▽
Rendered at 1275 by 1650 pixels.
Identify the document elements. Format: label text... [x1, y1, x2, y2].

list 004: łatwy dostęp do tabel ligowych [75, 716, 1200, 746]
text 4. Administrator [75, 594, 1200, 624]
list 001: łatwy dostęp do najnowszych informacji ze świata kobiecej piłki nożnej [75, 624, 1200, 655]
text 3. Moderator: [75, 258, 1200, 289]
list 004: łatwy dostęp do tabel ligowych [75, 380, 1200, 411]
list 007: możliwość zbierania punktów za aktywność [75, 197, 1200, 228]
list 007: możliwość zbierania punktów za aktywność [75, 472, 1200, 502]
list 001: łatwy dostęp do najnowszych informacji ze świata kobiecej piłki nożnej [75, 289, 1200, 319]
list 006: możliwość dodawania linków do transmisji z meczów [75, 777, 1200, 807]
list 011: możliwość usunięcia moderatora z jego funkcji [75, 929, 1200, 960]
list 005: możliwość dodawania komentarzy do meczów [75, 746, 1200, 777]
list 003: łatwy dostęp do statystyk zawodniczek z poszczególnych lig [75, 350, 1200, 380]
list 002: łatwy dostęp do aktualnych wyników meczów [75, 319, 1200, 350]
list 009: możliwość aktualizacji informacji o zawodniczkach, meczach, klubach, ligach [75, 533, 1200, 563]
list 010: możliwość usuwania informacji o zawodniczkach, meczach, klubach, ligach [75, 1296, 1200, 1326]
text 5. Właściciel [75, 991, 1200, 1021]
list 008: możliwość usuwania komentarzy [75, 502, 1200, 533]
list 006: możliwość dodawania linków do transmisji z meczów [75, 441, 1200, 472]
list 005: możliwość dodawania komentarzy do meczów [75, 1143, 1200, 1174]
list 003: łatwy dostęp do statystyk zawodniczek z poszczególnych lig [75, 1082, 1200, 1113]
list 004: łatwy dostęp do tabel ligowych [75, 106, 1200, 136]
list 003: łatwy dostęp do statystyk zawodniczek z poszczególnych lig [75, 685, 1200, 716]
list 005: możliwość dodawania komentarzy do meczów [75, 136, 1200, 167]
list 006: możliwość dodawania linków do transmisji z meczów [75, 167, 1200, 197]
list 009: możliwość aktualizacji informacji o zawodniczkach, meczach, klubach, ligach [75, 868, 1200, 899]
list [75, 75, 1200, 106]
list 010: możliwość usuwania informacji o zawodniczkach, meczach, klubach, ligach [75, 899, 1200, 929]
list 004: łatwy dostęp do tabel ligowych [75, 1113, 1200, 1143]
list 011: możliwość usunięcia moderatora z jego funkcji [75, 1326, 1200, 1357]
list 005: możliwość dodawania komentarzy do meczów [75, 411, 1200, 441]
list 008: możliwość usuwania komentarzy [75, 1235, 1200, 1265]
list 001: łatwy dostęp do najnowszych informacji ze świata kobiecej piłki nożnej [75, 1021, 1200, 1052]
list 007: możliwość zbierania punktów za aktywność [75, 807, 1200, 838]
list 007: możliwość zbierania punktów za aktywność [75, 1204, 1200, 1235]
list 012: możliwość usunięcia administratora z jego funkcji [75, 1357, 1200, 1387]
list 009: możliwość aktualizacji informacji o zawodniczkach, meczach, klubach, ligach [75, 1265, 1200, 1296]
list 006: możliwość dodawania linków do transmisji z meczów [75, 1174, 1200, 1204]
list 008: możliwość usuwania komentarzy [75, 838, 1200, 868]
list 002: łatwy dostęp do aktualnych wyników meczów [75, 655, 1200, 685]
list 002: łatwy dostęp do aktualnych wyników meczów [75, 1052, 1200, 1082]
△
• Work to be completed
Reproduce the material above without altering a single character.

• Result for this task
Rendered at 1275 by 1650 pixels.
Identify the document elements. Format: label text... [x1, y1, x2, y2].

list 004: łatwy dostęp do tabel ligowych [75, 716, 1200, 746]
text 4. Administrator [75, 594, 1200, 624]
list 001: łatwy dostęp do najnowszych informacji ze świata kobiecej piłki nożnej [75, 624, 1200, 655]
text 3. Moderator: [75, 258, 1200, 289]
list 004: łatwy dostęp do tabel ligowych [75, 380, 1200, 411]
list 007: możliwość zbierania punktów za aktywność [75, 197, 1200, 228]
list 007: możliwość zbierania punktów za aktywność [75, 472, 1200, 502]
list 001: łatwy dostęp do najnowszych informacji ze świata kobiecej piłki nożnej [75, 289, 1200, 319]
list 006: możliwość dodawania linków do transmisji z meczów [75, 777, 1200, 807]
list 011: możliwość usunięcia moderatora z jego funkcji [75, 929, 1200, 960]
list 005: możliwość dodawania komentarzy do meczów [75, 746, 1200, 777]
list 003: łatwy dostęp do statystyk zawodniczek z poszczególnych lig [75, 350, 1200, 380]
list 002: łatwy dostęp do aktualnych wyników meczów [75, 319, 1200, 350]
list 009: możliwość aktualizacji informacji o zawodniczkach, meczach, klubach, ligach [75, 533, 1200, 563]
list 010: możliwość usuwania informacji o zawodniczkach, meczach, klubach, ligach [75, 1296, 1200, 1326]
text 5. Właściciel [75, 991, 1200, 1021]
list 008: możliwość usuwania komentarzy [75, 502, 1200, 533]
list 006: możliwość dodawania linków do transmisji z meczów [75, 441, 1200, 472]
list 005: możliwość dodawania komentarzy do meczów [75, 1143, 1200, 1174]
list 003: łatwy dostęp do statystyk zawodniczek z poszczególnych lig [75, 1082, 1200, 1113]
list 004: łatwy dostęp do tabel ligowych [75, 106, 1200, 136]
list 003: łatwy dostęp do statystyk zawodniczek z poszczególnych lig [75, 685, 1200, 716]
list 005: możliwość dodawania komentarzy do meczów [75, 136, 1200, 167]
list 006: możliwość dodawania linków do transmisji z meczów [75, 167, 1200, 197]
list 009: możliwość aktualizacji informacji o zawodniczkach, meczach, klubach, ligach [75, 868, 1200, 899]
list [75, 75, 1200, 106]
list 010: możliwość usuwania informacji o zawodniczkach, meczach, klubach, ligach [75, 899, 1200, 929]
list 004: łatwy dostęp do tabel ligowych [75, 1113, 1200, 1143]
list 011: możliwość usunięcia moderatora z jego funkcji [75, 1326, 1200, 1357]
list 005: możliwość dodawania komentarzy do meczów [75, 411, 1200, 441]
list 008: możliwość usuwania komentarzy [75, 1235, 1200, 1265]
list 001: łatwy dostęp do najnowszych informacji ze świata kobiecej piłki nożnej [75, 1021, 1200, 1052]
list 007: możliwość zbierania punktów za aktywność [75, 807, 1200, 838]
list 007: możliwość zbierania punktów za aktywność [75, 1204, 1200, 1235]
list 012: możliwość usunięcia administratora z jego funkcji [75, 1357, 1200, 1387]
list 009: możliwość aktualizacji informacji o zawodniczkach, meczach, klubach, ligach [75, 1265, 1200, 1296]
list 006: możliwość dodawania linków do transmisji z meczów [75, 1174, 1200, 1204]
list 008: możliwość usuwania komentarzy [75, 838, 1200, 868]
list 002: łatwy dostęp do aktualnych wyników meczów [75, 655, 1200, 685]
list 002: łatwy dostęp do aktualnych wyników meczów [75, 1052, 1200, 1082]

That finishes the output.